STATED EXERCISE: Rewrite every line of the items below, swapping "pose" for "camera" and leaving everything else unchanged.

INFORMATION SUPPLIED:

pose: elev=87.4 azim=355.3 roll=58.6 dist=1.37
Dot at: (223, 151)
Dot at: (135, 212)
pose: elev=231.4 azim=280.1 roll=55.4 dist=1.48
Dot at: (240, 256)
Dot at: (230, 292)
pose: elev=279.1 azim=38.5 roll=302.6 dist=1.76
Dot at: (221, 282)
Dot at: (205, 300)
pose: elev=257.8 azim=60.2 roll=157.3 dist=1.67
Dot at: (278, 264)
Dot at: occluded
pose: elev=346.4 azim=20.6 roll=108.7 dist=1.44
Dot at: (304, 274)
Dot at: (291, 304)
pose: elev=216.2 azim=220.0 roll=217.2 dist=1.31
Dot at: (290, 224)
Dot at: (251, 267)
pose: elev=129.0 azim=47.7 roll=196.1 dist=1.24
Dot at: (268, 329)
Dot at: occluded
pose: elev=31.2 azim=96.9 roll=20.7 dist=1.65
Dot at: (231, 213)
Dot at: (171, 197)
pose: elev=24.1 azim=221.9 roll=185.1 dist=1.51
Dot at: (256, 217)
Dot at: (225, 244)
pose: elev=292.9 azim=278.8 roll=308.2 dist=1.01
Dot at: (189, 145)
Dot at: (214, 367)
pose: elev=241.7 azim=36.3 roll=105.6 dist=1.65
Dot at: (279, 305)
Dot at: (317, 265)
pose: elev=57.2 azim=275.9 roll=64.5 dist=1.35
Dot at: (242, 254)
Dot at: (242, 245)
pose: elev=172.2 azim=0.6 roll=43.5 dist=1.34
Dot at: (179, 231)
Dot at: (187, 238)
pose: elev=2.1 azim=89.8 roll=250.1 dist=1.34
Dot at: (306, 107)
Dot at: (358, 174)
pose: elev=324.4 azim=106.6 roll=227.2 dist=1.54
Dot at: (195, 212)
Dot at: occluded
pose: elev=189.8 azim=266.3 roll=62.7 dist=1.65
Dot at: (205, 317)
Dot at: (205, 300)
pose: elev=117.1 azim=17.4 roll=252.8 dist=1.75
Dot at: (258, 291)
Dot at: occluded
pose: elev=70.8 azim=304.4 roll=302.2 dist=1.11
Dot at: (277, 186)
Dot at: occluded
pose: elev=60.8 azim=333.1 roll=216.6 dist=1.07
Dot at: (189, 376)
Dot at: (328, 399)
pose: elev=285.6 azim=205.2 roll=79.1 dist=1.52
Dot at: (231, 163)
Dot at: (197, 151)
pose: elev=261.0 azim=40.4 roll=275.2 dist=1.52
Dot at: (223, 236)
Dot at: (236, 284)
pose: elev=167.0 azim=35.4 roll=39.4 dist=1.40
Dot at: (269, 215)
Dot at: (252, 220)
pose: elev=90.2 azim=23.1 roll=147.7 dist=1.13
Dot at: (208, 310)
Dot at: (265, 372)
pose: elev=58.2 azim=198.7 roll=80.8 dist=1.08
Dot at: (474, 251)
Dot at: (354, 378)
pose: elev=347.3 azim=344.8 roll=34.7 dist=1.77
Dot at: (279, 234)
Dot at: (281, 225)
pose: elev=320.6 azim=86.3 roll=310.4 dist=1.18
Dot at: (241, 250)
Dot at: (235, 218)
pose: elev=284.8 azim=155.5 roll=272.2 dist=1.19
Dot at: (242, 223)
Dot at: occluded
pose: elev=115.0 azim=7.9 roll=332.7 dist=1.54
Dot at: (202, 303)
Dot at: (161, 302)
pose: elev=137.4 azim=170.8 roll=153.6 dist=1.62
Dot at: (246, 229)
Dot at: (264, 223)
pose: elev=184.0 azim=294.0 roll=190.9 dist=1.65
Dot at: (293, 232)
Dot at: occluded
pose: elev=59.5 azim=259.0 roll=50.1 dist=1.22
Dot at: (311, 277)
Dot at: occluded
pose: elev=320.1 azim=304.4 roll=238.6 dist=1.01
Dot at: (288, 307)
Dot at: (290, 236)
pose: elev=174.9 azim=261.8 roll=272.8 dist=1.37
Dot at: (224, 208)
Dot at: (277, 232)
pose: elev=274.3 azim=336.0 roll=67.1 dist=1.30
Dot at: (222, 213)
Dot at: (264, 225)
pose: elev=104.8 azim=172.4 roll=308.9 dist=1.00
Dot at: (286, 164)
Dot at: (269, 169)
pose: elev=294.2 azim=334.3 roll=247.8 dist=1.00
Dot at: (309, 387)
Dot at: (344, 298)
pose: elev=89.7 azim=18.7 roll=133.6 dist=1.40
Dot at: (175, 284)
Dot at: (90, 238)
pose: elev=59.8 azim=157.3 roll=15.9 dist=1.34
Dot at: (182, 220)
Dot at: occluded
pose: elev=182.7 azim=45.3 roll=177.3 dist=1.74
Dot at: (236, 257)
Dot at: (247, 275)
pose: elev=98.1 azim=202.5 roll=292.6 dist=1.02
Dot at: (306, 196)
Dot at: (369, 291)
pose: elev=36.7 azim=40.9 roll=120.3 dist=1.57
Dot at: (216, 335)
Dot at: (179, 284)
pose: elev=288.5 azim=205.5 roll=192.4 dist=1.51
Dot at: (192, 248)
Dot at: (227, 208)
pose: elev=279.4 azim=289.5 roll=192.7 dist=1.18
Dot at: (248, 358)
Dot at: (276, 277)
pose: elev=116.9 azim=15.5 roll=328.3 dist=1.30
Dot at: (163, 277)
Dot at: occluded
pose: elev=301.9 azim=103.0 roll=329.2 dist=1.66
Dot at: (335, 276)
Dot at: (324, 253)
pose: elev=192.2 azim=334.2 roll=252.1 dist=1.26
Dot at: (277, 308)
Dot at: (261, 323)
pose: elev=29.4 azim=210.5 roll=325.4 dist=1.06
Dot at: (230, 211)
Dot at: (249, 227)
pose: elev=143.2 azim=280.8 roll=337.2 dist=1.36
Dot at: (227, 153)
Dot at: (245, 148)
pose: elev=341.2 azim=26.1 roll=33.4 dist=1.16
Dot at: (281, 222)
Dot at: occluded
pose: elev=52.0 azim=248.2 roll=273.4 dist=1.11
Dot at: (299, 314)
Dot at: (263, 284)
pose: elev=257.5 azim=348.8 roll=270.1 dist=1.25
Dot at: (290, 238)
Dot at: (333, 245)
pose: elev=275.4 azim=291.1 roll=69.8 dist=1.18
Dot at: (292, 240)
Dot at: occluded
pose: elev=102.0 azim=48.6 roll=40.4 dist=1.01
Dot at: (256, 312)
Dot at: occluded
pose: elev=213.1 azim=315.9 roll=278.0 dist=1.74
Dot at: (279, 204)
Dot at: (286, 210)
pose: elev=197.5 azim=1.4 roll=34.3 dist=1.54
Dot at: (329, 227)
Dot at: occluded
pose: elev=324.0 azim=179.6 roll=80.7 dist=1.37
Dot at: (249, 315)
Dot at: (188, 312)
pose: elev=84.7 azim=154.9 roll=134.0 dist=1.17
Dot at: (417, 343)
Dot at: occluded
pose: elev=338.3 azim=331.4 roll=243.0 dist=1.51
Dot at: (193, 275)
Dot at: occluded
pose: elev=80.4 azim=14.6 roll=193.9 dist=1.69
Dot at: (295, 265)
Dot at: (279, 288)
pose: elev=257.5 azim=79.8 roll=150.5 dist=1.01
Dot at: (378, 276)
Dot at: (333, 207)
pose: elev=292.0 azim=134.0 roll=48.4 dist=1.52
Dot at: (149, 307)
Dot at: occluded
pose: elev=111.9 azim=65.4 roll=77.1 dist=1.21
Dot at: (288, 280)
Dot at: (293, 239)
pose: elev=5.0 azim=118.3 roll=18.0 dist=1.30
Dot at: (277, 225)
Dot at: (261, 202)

RESULT OF THE EXERCISE:
camera: elev=87.4 azim=355.3 roll=58.6 dist=1.37
Dot at: (223, 151)
Dot at: (135, 212)
camera: elev=231.4 azim=280.1 roll=55.4 dist=1.48
Dot at: (240, 256)
Dot at: (230, 292)
camera: elev=279.1 azim=38.5 roll=302.6 dist=1.76
Dot at: (221, 282)
Dot at: (205, 300)
camera: elev=257.8 azim=60.2 roll=157.3 dist=1.67
Dot at: (278, 264)
Dot at: occluded
camera: elev=346.4 azim=20.6 roll=108.7 dist=1.44
Dot at: (304, 274)
Dot at: (291, 304)
camera: elev=216.2 azim=220.0 roll=217.2 dist=1.31
Dot at: (290, 224)
Dot at: (251, 267)
camera: elev=129.0 azim=47.7 roll=196.1 dist=1.24
Dot at: (268, 329)
Dot at: occluded
camera: elev=31.2 azim=96.9 roll=20.7 dist=1.65
Dot at: (231, 213)
Dot at: (171, 197)
camera: elev=24.1 azim=221.9 roll=185.1 dist=1.51
Dot at: (256, 217)
Dot at: (225, 244)
camera: elev=292.9 azim=278.8 roll=308.2 dist=1.01
Dot at: (189, 145)
Dot at: (214, 367)
camera: elev=241.7 azim=36.3 roll=105.6 dist=1.65
Dot at: (279, 305)
Dot at: (317, 265)
camera: elev=57.2 azim=275.9 roll=64.5 dist=1.35
Dot at: (242, 254)
Dot at: (242, 245)
camera: elev=172.2 azim=0.6 roll=43.5 dist=1.34
Dot at: (179, 231)
Dot at: (187, 238)
camera: elev=2.1 azim=89.8 roll=250.1 dist=1.34
Dot at: (306, 107)
Dot at: (358, 174)
camera: elev=324.4 azim=106.6 roll=227.2 dist=1.54
Dot at: (195, 212)
Dot at: occluded
camera: elev=189.8 azim=266.3 roll=62.7 dist=1.65
Dot at: (205, 317)
Dot at: (205, 300)
camera: elev=117.1 azim=17.4 roll=252.8 dist=1.75
Dot at: (258, 291)
Dot at: occluded
camera: elev=70.8 azim=304.4 roll=302.2 dist=1.11
Dot at: (277, 186)
Dot at: occluded
camera: elev=60.8 azim=333.1 roll=216.6 dist=1.07
Dot at: (189, 376)
Dot at: (328, 399)
camera: elev=285.6 azim=205.2 roll=79.1 dist=1.52
Dot at: (231, 163)
Dot at: (197, 151)
camera: elev=261.0 azim=40.4 roll=275.2 dist=1.52
Dot at: (223, 236)
Dot at: (236, 284)
camera: elev=167.0 azim=35.4 roll=39.4 dist=1.40
Dot at: (269, 215)
Dot at: (252, 220)
camera: elev=90.2 azim=23.1 roll=147.7 dist=1.13
Dot at: (208, 310)
Dot at: (265, 372)
camera: elev=58.2 azim=198.7 roll=80.8 dist=1.08
Dot at: (474, 251)
Dot at: (354, 378)
camera: elev=347.3 azim=344.8 roll=34.7 dist=1.77
Dot at: (279, 234)
Dot at: (281, 225)
camera: elev=320.6 azim=86.3 roll=310.4 dist=1.18
Dot at: (241, 250)
Dot at: (235, 218)
camera: elev=284.8 azim=155.5 roll=272.2 dist=1.19
Dot at: (242, 223)
Dot at: occluded
camera: elev=115.0 azim=7.9 roll=332.7 dist=1.54
Dot at: (202, 303)
Dot at: (161, 302)
camera: elev=137.4 azim=170.8 roll=153.6 dist=1.62
Dot at: (246, 229)
Dot at: (264, 223)
camera: elev=184.0 azim=294.0 roll=190.9 dist=1.65
Dot at: (293, 232)
Dot at: occluded
camera: elev=59.5 azim=259.0 roll=50.1 dist=1.22
Dot at: (311, 277)
Dot at: occluded
camera: elev=320.1 azim=304.4 roll=238.6 dist=1.01
Dot at: (288, 307)
Dot at: (290, 236)
camera: elev=174.9 azim=261.8 roll=272.8 dist=1.37
Dot at: (224, 208)
Dot at: (277, 232)
camera: elev=274.3 azim=336.0 roll=67.1 dist=1.30
Dot at: (222, 213)
Dot at: (264, 225)
camera: elev=104.8 azim=172.4 roll=308.9 dist=1.00
Dot at: (286, 164)
Dot at: (269, 169)
camera: elev=294.2 azim=334.3 roll=247.8 dist=1.00
Dot at: (309, 387)
Dot at: (344, 298)
camera: elev=89.7 azim=18.7 roll=133.6 dist=1.40
Dot at: (175, 284)
Dot at: (90, 238)
camera: elev=59.8 azim=157.3 roll=15.9 dist=1.34
Dot at: (182, 220)
Dot at: occluded
camera: elev=182.7 azim=45.3 roll=177.3 dist=1.74
Dot at: (236, 257)
Dot at: (247, 275)
camera: elev=98.1 azim=202.5 roll=292.6 dist=1.02
Dot at: (306, 196)
Dot at: (369, 291)
camera: elev=36.7 azim=40.9 roll=120.3 dist=1.57
Dot at: (216, 335)
Dot at: (179, 284)
camera: elev=288.5 azim=205.5 roll=192.4 dist=1.51
Dot at: (192, 248)
Dot at: (227, 208)
camera: elev=279.4 azim=289.5 roll=192.7 dist=1.18
Dot at: (248, 358)
Dot at: (276, 277)
camera: elev=116.9 azim=15.5 roll=328.3 dist=1.30
Dot at: (163, 277)
Dot at: occluded
camera: elev=301.9 azim=103.0 roll=329.2 dist=1.66
Dot at: (335, 276)
Dot at: (324, 253)
camera: elev=192.2 azim=334.2 roll=252.1 dist=1.26
Dot at: (277, 308)
Dot at: (261, 323)
camera: elev=29.4 azim=210.5 roll=325.4 dist=1.06
Dot at: (230, 211)
Dot at: (249, 227)
camera: elev=143.2 azim=280.8 roll=337.2 dist=1.36
Dot at: (227, 153)
Dot at: (245, 148)
camera: elev=341.2 azim=26.1 roll=33.4 dist=1.16
Dot at: (281, 222)
Dot at: occluded
camera: elev=52.0 azim=248.2 roll=273.4 dist=1.11
Dot at: (299, 314)
Dot at: (263, 284)
camera: elev=257.5 azim=348.8 roll=270.1 dist=1.25
Dot at: (290, 238)
Dot at: (333, 245)
camera: elev=275.4 azim=291.1 roll=69.8 dist=1.18
Dot at: (292, 240)
Dot at: occluded
camera: elev=102.0 azim=48.6 roll=40.4 dist=1.01
Dot at: (256, 312)
Dot at: occluded
camera: elev=213.1 azim=315.9 roll=278.0 dist=1.74
Dot at: (279, 204)
Dot at: (286, 210)
camera: elev=197.5 azim=1.4 roll=34.3 dist=1.54
Dot at: (329, 227)
Dot at: occluded
camera: elev=324.0 azim=179.6 roll=80.7 dist=1.37
Dot at: (249, 315)
Dot at: (188, 312)
camera: elev=84.7 azim=154.9 roll=134.0 dist=1.17
Dot at: (417, 343)
Dot at: occluded
camera: elev=338.3 azim=331.4 roll=243.0 dist=1.51
Dot at: (193, 275)
Dot at: occluded
camera: elev=80.4 azim=14.6 roll=193.9 dist=1.69
Dot at: (295, 265)
Dot at: (279, 288)
camera: elev=257.5 azim=79.8 roll=150.5 dist=1.01
Dot at: (378, 276)
Dot at: (333, 207)
camera: elev=292.0 azim=134.0 roll=48.4 dist=1.52
Dot at: (149, 307)
Dot at: occluded
camera: elev=111.9 azim=65.4 roll=77.1 dist=1.21
Dot at: (288, 280)
Dot at: (293, 239)
camera: elev=5.0 azim=118.3 roll=18.0 dist=1.30
Dot at: (277, 225)
Dot at: (261, 202)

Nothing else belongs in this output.